- GOAL OF THE EXERCISE
In the data below, find the line containing "平型关大捷后归来，1937年（"; reproduce that line and all subsequent lines exactly, and nothing else.

-- Opening Marker --

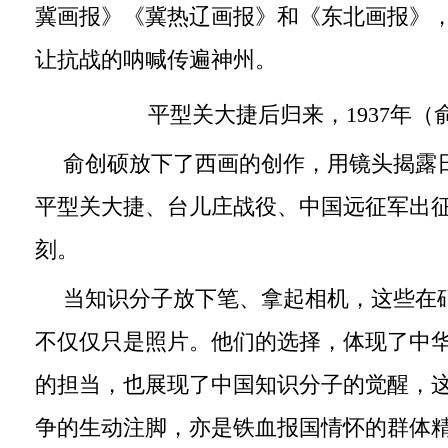
冀画报》《冀热辽画报》和《东北画报》
让抗战的呐喊传遍神州。
平型关大捷后归来，1937年（
俞创硕放下了西画的创作，用镜头揭露
平型关大捷、台儿庄战役、中国远征军出
刻。
当知识分子放下笔、拿起相机，这些在
不仅仅只是照片。他们的选择，体现了中
的担当，也展现了中国知识分子的觉醒，
争的生动注脚，亦是铁血报国情怀的群体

-- Closing Marker --

- SOLUTION TO THE EXERCISE
平型关大捷后归来，1937年（
俞创硕放下了西画的创作，用镜头揭露
平型关大捷、台儿庄战役、中国远征军出
刻。
当知识分子放下笔、拿起相机，这些在
不仅仅只是照片。他们的选择，体现了中
的担当，也展现了中国知识分子的觉醒，
争的生动注脚，亦是铁血报国情怀的群体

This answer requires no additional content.